Sunday should pay same as Saturday: Productivity Commission

A LONG-awaited draft report into the nation's workplace relations laws has recommended an overhaul of penalty rates and a small rise to the minimum wage.

The Productivity Commission report recommended Sunday penalty and overtime rates should be aligned with Saturday rates across the retail and hospitality sectors.

But the mooted changes would safeguard penalty rates for nurses, police and other emergency workers.

The commission also recommended creating a new statutory enterprise contract for small to medium businesses, giving employees the option of opting out of it after a year if they are not happy with it.

Commission chair Peter Harris said Australia's workplace relations system was not dysfunctional.

He said it needed repair not replacement.

"Many features work well, especially given the need to find balance between the conflicting goals of the parties involved," he said.

"Changes to the workplace relations framework have to recognise that it is not just about the economics.

"There are ethical and community norms about the way in which a country treats its employees.

"Nevertheless, important reforms are needed, preferably soon."

Employment Minister Eric Abetz said the draft recommendations are now open for comment before the commission handed down its final report later this year.

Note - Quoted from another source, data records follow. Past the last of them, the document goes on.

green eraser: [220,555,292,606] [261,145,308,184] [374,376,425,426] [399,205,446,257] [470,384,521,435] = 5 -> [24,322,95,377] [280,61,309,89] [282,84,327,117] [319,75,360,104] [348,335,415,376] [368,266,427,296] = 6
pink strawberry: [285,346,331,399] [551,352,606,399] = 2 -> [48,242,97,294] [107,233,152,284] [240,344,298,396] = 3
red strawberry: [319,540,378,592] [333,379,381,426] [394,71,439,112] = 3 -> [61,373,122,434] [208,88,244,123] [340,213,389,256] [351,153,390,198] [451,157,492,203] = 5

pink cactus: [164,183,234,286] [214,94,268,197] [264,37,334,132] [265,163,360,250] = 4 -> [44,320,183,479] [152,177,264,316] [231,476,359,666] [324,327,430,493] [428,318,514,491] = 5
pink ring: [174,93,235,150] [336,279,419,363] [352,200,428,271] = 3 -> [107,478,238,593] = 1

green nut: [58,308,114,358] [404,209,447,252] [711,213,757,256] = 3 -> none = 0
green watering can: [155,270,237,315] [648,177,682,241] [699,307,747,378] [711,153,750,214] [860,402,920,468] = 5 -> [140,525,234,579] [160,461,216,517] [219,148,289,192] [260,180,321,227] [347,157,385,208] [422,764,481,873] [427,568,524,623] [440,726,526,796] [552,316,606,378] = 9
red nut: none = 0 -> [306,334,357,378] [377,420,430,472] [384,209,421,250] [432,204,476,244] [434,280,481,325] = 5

"I encourage employees, employers and their representatives to make further submissions as part of the consultation stage," he said.

"I trust that Labor, the unions and all interested parties respond to this independent evidence-based inquiry by having a genuine conversation about how the Fair Work Laws can work best for employees, employers and the economy as a whole."

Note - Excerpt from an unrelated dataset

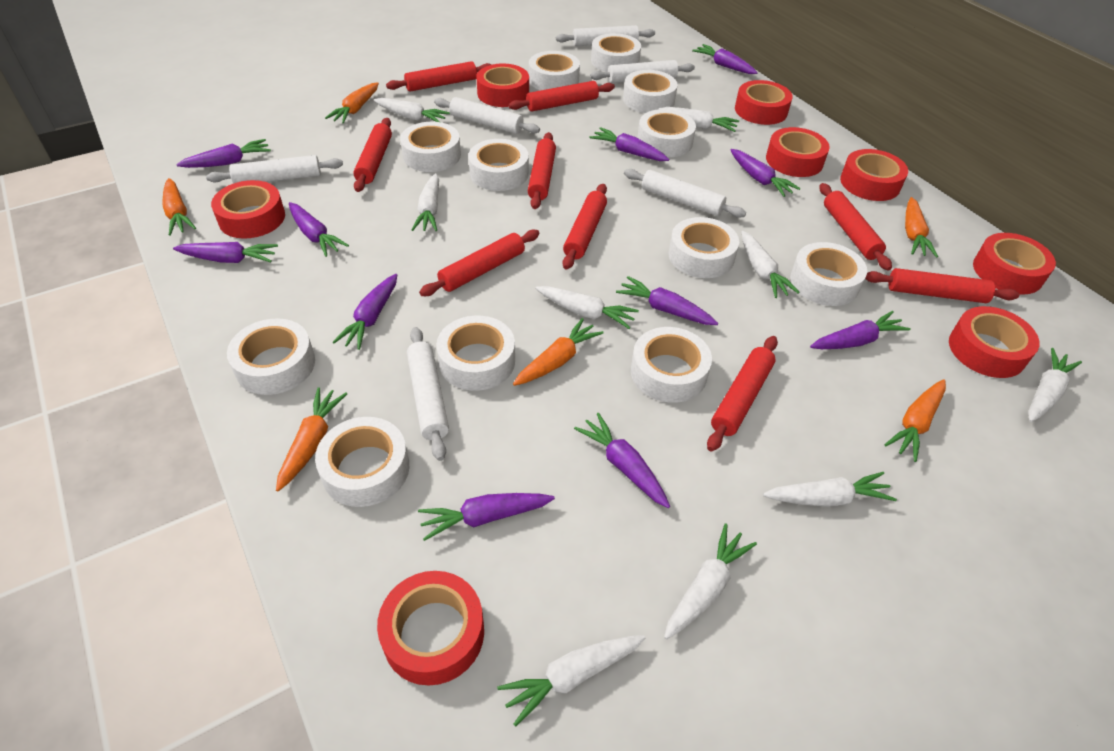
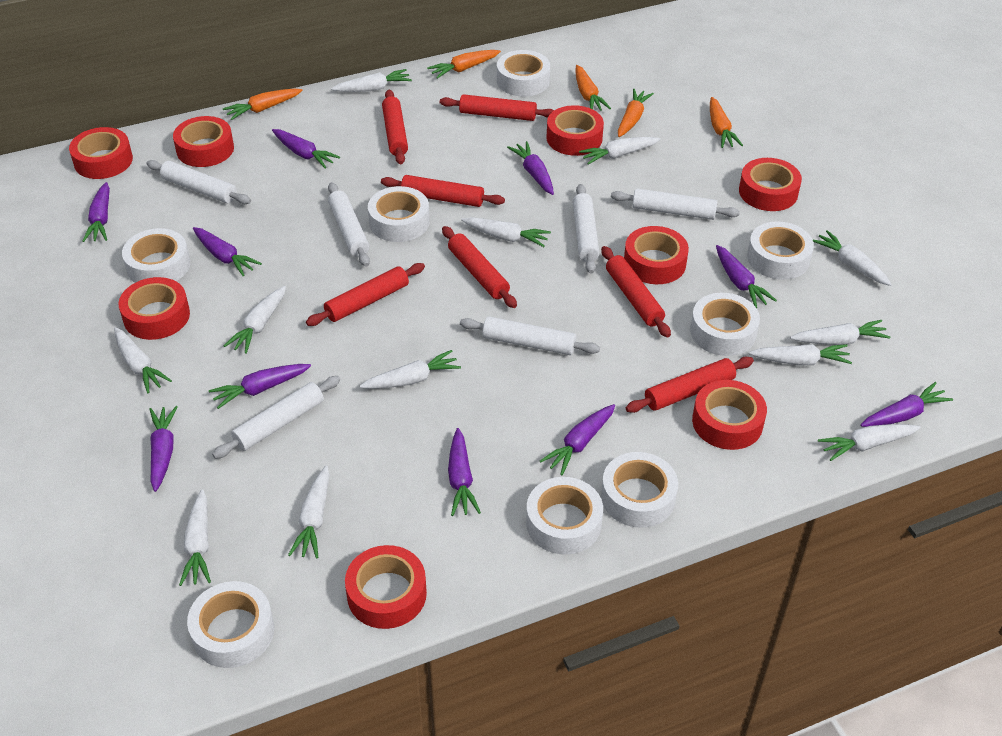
orange carrot: [163,178,196,236] [276,387,347,491] [325,82,379,124] [513,318,604,386] [884,379,946,462] [905,197,938,257] = 6 -> [223,89,302,120] [427,50,501,79] [575,65,611,111] [618,89,654,137] [710,97,743,148] = 5
purple carrot: [173,242,278,263] [176,139,271,168] [289,202,349,257] [333,274,397,350] [418,493,555,541] [574,413,670,508] [590,127,669,161] [616,276,718,325] [692,44,758,74] [730,149,801,197] [810,311,911,349] = 11 -> [82,182,110,242] [149,406,178,492] [193,227,262,276] [209,364,311,409] [272,129,340,169] [448,428,481,516] [507,141,554,195] [540,404,615,475] [716,245,777,308] [860,382,953,427] = 10
red rolling pin: [353,118,392,192] [386,61,492,92] [419,230,540,296] [509,81,615,111] [528,132,556,209] [562,184,607,270] [707,336,778,452] [820,183,892,271] [865,268,1019,303] = 9 -> [306,263,425,326] [381,175,505,207] [382,90,408,164] [440,94,554,121] [442,226,517,308] [601,246,671,338] [626,357,754,413] = 7
white carrot: [374,98,450,122] [412,173,439,231] [497,635,646,727] [535,286,639,329] [659,107,739,132] [664,523,757,640] [742,231,800,298] [763,472,897,507] [1028,348,1082,422] = 9 -> [114,327,172,393] [179,489,211,586] [224,286,286,354] [288,466,329,558] [331,69,412,92] [360,350,461,389] [461,217,551,247] [579,137,660,165] [749,344,852,365] [790,320,891,345] [813,230,892,286] [818,424,920,461] = 12
white tape: [227,318,315,395] [315,417,409,507] [400,122,461,172] [436,316,515,391] [468,139,529,191] [529,51,580,90] [591,33,641,72] [623,70,678,113] [631,327,712,403] [637,109,696,157] [669,217,739,278] [790,242,867,306] = 12 -> [122,228,190,283] [187,581,274,668] [368,186,430,242] [497,50,550,96] [526,477,603,555] [601,452,678,528] [690,293,760,356] [747,222,814,280] = 8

Opposition Leader Bill Shorten said the Abbott Government was determined to return to the WorkChoices era through stealth.

He said the recommendations contained in the report sold Australian workers short.

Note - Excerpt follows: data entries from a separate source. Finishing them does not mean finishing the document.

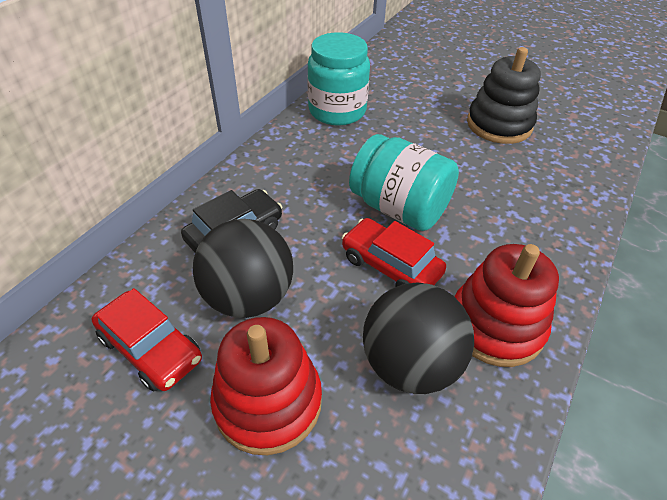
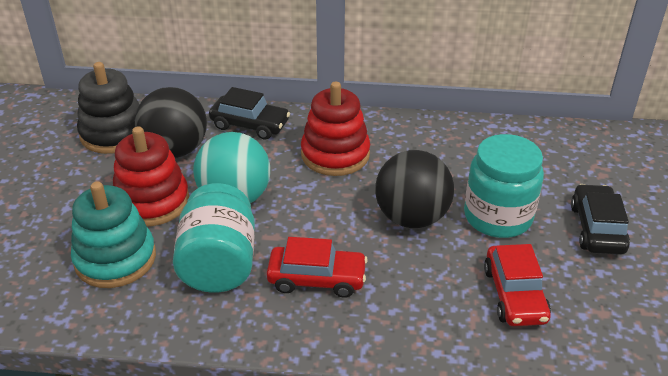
black car: [181,189,282,253] = 1 -> [209,87,290,139] [571,184,630,255] = 2
turquoise ball: none = 0 -> [193,132,270,204] = 1
turquoise stacking toy: none = 0 -> [71,181,156,288] = 1

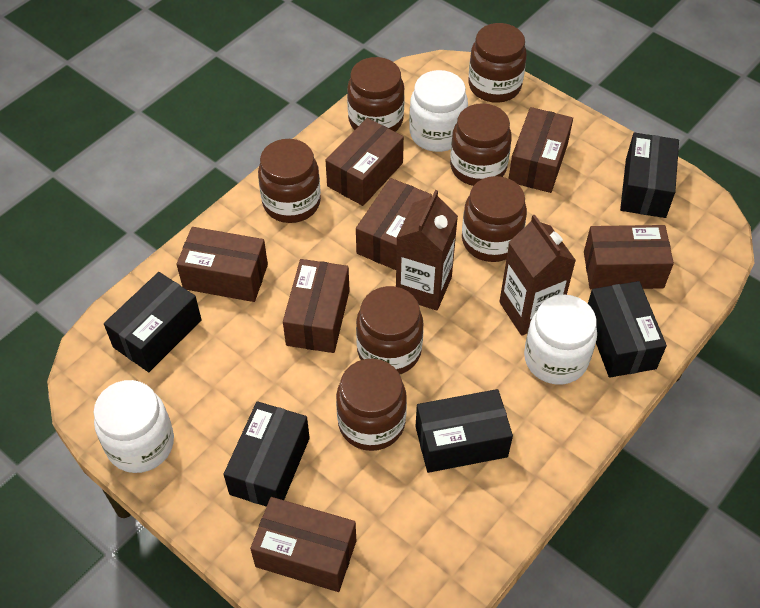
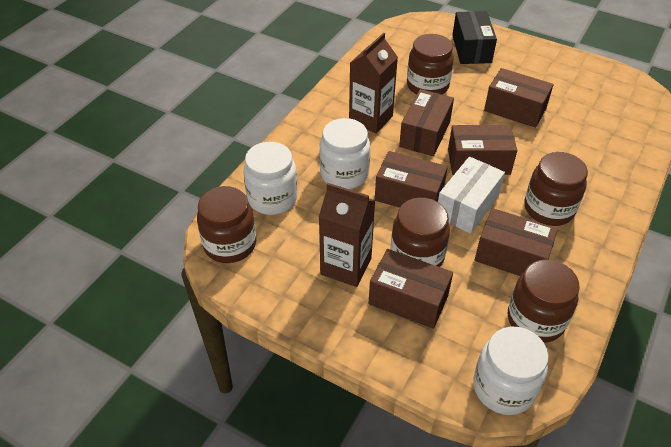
black box: [104,272,202,372] [224,401,310,507] [416,389,513,473] [588,281,667,378] [620,132,679,218] = 5 -> [452,11,497,64] = 1
brown box: [176,227,268,302] [250,497,356,592] [283,259,350,353] [325,118,404,206] [356,178,432,270] [508,107,573,193] [584,225,674,290] = 7 -> [368,249,453,329] [375,151,448,208] [399,89,454,156] [448,125,517,175] [475,208,558,276] [484,68,554,128] = 6
brown jar: [258,139,321,223] [336,359,407,451] [347,57,405,132] [356,286,423,374] [450,103,512,186] [462,176,527,262] [468,23,527,103] = 7 -> [197,186,256,263] [391,198,450,267] [407,34,454,95] [508,260,580,343] [524,152,588,226] = 5
white box: none = 0 -> [438,156,505,234] = 1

Treasurer Joe Hockey and Employment Minister Eric Abetz commissioned the review of the Fair Work Act in December.

The Productivity Commission was tasked with examining how workplace laws impact job creation, fair conditions for workers, productivity, investment and the needs of small business.

The commission received 255 submissions including 24 from various unions.

Greens Leader Adam Brandt vowed to make penalty rates an election issue, saying any cuts to penalty rates would be a blow for young people across the country.